Bond Analyst Thinks LTCI Reserves Could Triple Over Next 10 Years

Robert Hauff said he believes most active, diversified issuers will muddle through.

Robert Hauff (left) and Thomas Gallagher share the podium at an S&P insurance conference in New York. (Photo: Allison Bell/TA)

Rating, bond and securities analysts at the S&P Global insurance conference said they are happy with the overall state of the U.S. life insurance industry.

The companies have coped well with the effects of the Great Recession and low interest rates, and they look as if they may be starting to come up a strategy for transferring annuity guarantee risk to other entities, the analysts said here today in New York, during several conference sessions.

The S&P conference is important because S&P views of insurers affect how much the insurers pay for financing and how much they can charge for insurance.

But Thomas Gallagher, a life insurance industry analyst at Evercore Partners Inc., and Robert Hauff, an insurance bond analyst at Wells Fargo Securities, said during a session on life sector trends that they still have concerns about insurers with large amounts of stand-alone long-term care insurance on their books.
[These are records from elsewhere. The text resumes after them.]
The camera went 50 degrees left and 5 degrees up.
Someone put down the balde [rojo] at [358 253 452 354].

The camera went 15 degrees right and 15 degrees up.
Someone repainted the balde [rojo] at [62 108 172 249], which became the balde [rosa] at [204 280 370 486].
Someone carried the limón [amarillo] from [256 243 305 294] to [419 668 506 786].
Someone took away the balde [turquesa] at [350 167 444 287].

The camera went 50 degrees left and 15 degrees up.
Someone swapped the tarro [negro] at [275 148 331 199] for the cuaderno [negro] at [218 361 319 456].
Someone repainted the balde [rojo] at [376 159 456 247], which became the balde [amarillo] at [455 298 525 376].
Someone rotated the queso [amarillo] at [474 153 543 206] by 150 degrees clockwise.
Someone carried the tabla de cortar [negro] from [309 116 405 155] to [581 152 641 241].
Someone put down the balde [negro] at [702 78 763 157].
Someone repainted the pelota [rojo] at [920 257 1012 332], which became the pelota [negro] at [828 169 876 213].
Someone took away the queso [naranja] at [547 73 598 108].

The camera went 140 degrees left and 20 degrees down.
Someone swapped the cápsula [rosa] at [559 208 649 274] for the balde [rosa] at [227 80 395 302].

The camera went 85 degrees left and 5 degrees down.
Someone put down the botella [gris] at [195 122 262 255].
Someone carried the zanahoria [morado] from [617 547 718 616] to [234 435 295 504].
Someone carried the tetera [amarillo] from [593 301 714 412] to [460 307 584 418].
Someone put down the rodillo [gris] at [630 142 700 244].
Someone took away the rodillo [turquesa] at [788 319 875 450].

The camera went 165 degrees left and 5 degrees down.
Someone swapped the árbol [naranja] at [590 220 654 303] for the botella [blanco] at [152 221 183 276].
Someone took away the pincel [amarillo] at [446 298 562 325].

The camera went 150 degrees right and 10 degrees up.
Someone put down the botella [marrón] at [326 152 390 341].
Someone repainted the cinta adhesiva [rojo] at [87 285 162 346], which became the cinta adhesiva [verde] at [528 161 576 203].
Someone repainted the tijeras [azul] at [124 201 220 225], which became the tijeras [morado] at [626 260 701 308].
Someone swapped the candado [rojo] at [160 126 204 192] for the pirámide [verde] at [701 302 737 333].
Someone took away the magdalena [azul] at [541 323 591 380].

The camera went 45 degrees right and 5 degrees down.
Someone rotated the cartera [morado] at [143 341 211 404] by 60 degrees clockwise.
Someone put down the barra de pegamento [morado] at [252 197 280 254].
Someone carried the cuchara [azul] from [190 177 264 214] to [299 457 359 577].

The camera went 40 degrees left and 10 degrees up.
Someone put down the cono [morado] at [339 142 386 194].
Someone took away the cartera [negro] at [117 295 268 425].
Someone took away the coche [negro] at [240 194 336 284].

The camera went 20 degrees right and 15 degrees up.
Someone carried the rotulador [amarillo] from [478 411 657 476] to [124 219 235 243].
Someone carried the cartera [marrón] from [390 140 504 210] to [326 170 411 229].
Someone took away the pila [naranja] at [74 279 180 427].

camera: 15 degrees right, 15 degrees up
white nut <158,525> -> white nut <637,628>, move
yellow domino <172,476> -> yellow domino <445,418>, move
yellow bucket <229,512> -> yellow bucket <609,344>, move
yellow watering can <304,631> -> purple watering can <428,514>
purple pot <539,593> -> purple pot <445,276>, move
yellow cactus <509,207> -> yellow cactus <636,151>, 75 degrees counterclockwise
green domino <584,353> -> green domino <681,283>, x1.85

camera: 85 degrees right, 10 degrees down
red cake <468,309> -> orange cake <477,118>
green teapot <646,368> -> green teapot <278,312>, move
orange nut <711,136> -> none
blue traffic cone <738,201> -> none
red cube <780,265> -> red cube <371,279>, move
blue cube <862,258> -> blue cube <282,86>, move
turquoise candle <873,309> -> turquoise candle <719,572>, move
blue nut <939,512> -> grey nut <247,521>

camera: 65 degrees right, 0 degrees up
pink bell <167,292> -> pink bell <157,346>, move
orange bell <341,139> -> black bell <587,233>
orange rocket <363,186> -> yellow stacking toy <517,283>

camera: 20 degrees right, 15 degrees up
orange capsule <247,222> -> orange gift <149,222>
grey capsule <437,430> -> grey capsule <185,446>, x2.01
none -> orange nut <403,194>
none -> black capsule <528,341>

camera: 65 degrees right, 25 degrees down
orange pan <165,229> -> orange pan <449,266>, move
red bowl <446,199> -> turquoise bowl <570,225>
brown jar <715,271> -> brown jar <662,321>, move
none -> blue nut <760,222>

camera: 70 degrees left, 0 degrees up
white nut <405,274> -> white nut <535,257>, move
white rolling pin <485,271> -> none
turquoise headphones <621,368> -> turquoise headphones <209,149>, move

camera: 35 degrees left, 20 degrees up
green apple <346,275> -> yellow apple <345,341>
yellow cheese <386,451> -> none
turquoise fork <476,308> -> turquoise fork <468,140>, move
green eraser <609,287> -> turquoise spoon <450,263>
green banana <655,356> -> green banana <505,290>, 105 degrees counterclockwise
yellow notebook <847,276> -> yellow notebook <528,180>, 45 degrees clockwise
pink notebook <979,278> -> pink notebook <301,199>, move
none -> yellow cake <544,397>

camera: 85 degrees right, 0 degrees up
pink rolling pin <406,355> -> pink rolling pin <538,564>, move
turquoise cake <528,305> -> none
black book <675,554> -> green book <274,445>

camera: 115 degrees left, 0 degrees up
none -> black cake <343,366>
(Related:  Investors Helping Life Insurers Shift to Pension Transfer Market: Analyst)

In the life sector as a whole, “I’m not seeing anything that’s keeping me up at night,” Hauff said.

Hauff emphasized that he believes that even most of the companies with large blocks of long-term care insurance business on their books will simply go through a few quarters of big reserve increases and then move on.

Many companies have argued that they have managed their blocks of long-term care insurance carefully and believe they have adequate reserves.

But Hauff and Gallagher said they are skeptical about assertions that reserve adequacy at General Electric’s long-term care insurance reinsurance business is much different from the level of reserve adequacy at other U.S. long-term care insurance and reinsurance businesses.

GE has said that it will add $15 billion to the reserves at its long-term care insurance reinsurance business.

Gallagher said he compared the GE long-term care insurance reinsurance business with other U.S. long-term care insurance operations and can see no major differences between the GE blocks of business and the U.S. long-term care insurance market as a whole.

Based on the apparent similarities between GE’s blocks of long-term care insurance reinsurance business and other U.S. long-term care insurance business, iand the reserve additions at GE, t’s possible that the rest of the long-term care insurance industry needs to make additions to reserves that are similar to what GE is making, the analysts said.

Hauff said he thinks it’s possible that, over the next 10 years, insurers may have to triple the size of the reserves backing long-term care insurance obligations.